EXERCISE OBJECTIVE: Print the data below exactly, but only the lines from the one containing "thumb cmc: (190, 448)" down to the one containing "index tip: (167, 180)", inclusive.

-- EXCERPTED RECORDS follows --

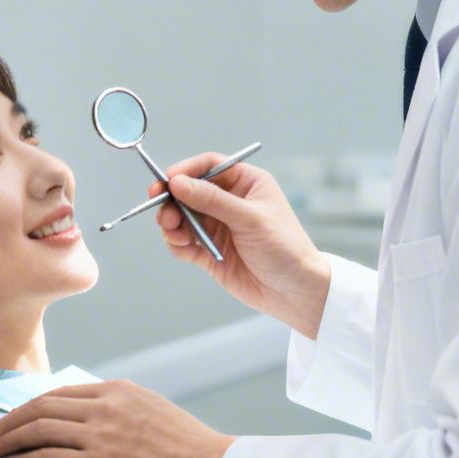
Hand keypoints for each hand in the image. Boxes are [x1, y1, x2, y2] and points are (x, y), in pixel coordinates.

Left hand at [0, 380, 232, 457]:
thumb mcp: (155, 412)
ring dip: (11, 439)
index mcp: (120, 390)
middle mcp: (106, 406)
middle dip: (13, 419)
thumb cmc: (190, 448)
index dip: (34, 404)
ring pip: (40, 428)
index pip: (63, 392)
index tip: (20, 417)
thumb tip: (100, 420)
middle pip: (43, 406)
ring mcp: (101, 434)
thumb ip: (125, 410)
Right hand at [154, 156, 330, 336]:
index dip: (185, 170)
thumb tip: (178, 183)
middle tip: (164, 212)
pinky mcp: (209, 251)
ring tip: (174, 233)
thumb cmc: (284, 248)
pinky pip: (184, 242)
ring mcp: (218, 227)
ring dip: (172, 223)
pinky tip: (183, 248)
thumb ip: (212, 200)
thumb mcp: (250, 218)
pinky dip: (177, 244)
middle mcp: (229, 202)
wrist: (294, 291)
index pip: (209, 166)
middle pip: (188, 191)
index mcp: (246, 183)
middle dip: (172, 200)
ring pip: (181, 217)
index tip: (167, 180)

-- EXCERPTED RECORDS concluded --
-- EXCERPTED RECORDS follows --

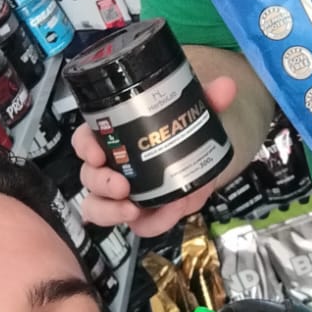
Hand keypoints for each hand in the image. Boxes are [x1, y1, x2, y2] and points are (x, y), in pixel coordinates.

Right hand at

-- EXCERPTED RECORDS concluded --

EXERCISE ANSWER:
thumb cmc: (190, 448)
index dip: (34, 404)
ring pip: (40, 428)
index pip: (63, 392)
index tip: (20, 417)
thumb tip: (100, 420)
middle pip: (43, 406)
ring mcp: (101, 434)
thumb ip: (125, 410)
Right hand at [154, 156, 330, 336]:
index dip: (185, 170)
thumb tip: (178, 183)
middle tip: (164, 212)
pinky mcp: (209, 251)
ring tip: (174, 233)
thumb cmc: (284, 248)
pinky pip: (184, 242)
ring mcp: (218, 227)
ring dip: (172, 223)
pinky tip: (183, 248)
thumb ip: (212, 200)
thumb mcp: (250, 218)
pinky dip: (177, 244)
middle mcp: (229, 202)
wrist: (294, 291)
index pip: (209, 166)
middle pip: (188, 191)
index mcp: (246, 183)
middle dip: (172, 200)
ring pip: (181, 217)
index tip: (167, 180)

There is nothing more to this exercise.